Karena dianggap memberontak terhadap PSSI, badan sepak bola nasional itu mencap LPI ilegal dan liar dan tidak memberikan izin dan rekomendasi apapun terhadap liga besutan Arifin Panigoro itu, termasuk rekomendasi keamanan penyelenggaraan.

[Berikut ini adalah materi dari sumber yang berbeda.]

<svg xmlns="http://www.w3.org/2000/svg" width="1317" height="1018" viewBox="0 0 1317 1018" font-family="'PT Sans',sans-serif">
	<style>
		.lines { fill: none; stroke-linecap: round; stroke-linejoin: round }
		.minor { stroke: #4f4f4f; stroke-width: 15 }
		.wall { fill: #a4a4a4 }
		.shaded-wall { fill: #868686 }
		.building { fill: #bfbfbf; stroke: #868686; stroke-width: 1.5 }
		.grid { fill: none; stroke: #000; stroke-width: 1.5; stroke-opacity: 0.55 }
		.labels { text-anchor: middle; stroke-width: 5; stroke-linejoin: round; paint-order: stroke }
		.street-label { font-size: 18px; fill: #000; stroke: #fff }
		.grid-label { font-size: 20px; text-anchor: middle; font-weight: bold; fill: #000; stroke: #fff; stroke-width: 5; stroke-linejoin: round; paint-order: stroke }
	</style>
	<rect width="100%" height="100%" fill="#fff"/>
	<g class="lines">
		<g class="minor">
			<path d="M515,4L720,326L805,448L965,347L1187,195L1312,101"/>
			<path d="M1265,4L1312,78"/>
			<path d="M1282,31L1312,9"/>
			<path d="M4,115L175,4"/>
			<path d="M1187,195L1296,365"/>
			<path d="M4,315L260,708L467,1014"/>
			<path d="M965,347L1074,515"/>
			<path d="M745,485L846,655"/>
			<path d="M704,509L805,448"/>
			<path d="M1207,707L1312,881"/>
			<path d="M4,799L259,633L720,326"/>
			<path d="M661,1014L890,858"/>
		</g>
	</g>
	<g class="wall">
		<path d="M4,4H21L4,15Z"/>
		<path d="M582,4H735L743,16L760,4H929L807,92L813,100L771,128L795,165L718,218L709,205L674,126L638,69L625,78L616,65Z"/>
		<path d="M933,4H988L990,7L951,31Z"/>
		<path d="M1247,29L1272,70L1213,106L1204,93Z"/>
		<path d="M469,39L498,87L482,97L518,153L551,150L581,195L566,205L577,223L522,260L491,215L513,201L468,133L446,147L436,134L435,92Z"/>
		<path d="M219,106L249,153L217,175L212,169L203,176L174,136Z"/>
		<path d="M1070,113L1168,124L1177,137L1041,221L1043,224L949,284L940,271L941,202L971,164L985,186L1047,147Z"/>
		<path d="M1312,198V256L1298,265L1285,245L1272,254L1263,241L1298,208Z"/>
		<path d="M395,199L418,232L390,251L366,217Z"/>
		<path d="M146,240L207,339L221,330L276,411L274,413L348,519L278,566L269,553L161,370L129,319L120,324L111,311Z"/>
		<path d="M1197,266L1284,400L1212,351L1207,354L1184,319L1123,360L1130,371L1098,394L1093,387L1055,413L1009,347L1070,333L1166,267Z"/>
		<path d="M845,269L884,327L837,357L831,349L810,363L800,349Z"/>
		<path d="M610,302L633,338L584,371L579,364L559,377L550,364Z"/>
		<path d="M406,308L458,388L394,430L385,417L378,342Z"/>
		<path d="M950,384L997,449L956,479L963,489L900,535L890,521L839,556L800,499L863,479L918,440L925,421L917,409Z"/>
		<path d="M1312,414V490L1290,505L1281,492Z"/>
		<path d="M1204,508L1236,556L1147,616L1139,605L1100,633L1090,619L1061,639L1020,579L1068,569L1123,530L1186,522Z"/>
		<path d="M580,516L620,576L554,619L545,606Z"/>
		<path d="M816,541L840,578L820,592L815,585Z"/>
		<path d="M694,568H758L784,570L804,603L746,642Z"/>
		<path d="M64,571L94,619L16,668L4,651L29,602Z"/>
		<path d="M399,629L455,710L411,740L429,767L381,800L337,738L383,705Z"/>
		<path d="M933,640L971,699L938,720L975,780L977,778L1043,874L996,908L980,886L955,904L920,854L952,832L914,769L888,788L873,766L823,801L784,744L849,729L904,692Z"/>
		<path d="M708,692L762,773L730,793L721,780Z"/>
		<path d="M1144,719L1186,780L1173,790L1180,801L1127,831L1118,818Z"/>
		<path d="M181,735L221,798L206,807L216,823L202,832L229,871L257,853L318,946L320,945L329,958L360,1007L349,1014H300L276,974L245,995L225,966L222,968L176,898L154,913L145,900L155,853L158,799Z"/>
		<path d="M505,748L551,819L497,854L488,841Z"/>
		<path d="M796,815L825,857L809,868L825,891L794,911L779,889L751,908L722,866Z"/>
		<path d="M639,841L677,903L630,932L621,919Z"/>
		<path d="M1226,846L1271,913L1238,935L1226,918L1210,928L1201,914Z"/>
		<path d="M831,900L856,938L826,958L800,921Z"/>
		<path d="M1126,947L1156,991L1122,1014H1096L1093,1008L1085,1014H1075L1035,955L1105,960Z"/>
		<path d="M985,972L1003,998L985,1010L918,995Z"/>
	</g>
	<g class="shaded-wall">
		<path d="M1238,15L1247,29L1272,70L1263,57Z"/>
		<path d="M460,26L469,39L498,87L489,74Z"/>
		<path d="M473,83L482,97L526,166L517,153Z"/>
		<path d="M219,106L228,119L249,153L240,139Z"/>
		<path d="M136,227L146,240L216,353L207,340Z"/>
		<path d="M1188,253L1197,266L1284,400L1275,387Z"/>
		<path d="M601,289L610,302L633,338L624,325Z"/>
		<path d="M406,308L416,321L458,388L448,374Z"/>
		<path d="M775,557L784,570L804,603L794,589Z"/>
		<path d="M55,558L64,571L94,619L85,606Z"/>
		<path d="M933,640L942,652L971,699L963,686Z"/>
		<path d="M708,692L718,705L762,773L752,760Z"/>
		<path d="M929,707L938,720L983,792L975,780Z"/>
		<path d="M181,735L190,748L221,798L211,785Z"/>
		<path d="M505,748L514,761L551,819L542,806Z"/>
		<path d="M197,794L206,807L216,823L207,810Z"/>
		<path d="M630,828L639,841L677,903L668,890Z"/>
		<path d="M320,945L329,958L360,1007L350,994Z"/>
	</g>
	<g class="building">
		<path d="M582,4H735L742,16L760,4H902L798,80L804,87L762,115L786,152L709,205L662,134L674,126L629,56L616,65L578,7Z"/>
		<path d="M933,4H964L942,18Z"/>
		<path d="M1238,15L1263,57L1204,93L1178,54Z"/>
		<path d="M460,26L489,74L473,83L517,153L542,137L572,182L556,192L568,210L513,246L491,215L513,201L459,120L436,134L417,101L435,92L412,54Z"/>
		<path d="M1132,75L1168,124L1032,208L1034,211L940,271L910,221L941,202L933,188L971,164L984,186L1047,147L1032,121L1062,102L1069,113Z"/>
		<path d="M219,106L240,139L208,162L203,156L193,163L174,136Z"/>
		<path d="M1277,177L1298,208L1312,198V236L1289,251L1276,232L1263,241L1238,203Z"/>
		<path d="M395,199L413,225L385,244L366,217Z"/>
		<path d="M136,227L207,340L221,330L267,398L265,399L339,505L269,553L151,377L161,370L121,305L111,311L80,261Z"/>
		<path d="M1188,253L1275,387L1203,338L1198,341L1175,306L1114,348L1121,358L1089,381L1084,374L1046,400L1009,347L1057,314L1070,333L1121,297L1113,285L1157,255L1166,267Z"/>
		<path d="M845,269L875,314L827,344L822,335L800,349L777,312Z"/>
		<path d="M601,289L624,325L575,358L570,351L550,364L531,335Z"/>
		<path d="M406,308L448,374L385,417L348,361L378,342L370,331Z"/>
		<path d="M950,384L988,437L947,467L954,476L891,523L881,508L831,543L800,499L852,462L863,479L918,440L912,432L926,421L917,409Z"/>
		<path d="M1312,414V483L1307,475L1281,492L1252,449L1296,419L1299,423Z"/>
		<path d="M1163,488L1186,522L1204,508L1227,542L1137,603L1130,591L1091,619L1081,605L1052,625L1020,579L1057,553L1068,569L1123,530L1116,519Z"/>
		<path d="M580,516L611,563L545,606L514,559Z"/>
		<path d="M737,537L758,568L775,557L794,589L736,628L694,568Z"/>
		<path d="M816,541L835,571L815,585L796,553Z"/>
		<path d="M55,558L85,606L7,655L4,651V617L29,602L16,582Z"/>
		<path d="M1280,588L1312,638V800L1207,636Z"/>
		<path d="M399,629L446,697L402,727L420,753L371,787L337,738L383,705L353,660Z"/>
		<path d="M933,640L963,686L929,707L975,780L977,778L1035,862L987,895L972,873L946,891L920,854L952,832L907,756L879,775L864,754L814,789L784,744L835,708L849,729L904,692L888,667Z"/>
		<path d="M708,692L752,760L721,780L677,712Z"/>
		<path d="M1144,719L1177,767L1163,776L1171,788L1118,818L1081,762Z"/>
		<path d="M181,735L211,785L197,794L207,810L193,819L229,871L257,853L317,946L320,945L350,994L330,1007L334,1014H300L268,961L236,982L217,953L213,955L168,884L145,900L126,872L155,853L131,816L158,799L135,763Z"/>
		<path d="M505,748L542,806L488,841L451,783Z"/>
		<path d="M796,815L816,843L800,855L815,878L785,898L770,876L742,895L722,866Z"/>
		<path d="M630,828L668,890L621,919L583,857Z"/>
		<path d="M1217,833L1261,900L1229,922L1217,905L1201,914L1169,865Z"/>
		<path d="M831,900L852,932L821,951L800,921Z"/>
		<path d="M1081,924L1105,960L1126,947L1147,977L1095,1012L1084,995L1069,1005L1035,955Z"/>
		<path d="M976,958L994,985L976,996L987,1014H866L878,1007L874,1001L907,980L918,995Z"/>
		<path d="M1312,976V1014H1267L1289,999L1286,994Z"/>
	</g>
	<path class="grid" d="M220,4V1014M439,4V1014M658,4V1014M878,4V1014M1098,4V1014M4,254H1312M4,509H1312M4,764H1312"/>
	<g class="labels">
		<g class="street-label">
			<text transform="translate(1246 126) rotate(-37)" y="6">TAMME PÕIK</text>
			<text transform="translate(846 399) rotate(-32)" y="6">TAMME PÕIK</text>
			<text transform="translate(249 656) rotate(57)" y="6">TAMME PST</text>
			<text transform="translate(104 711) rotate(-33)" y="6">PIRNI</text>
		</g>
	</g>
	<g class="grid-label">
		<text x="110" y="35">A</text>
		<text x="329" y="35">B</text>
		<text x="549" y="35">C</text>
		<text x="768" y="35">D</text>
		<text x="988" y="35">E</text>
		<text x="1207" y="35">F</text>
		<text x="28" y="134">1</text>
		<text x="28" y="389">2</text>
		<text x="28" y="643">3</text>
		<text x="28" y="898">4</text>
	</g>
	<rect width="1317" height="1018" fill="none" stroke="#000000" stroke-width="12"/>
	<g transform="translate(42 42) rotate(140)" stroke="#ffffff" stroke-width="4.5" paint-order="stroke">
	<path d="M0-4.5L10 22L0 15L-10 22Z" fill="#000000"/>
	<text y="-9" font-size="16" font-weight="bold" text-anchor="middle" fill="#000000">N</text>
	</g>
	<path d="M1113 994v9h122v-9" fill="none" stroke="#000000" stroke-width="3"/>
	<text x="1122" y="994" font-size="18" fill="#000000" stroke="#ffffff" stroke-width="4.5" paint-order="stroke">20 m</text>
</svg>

Akibatnya, LPI tak kunjung mengantongi izin penyelenggaraan dari Kepolisian Republik Indonesia.
Namun masalah yang berlarut-larut itu rampung setelah Menpora, Badan Olah raga Profesional Indonesia (BOPI) dan Polri bertemu di Gedung Kemenegpora, Senayan, Jakarta, Kamis (6/1).
Menpora menegaskan, BOPI adalah badan yang berwenang memberikan izin dan rekomendasi keamanan terhadap kegiatan olah raga profesional. Sementara BOPI sendiri sudah memberikan izin dan rekomendasi kepada LPI. Dengan demikian, tak ada alasan lagi bagi Polri untuk tidak memberikan izin.
"Saya harap masalah ini (perseteruan PSSI vs LPI) tidak berkepanjangan. BOPI turun tangan memfasilitasi keduanya," ungkap Menpora.
Andi sendiri melihat LPI bukan sebagai pemberontak yang bisa merusak struktur sepak bola nasional, seperti keberatan PSSI. "Justru semakin banyak kompetisi, semakin banyak ruang bagi atlet untuk mengembangkan diri dan semakin banyak pula lahir atlet-atlet berprestasi," tukasnya. [kun]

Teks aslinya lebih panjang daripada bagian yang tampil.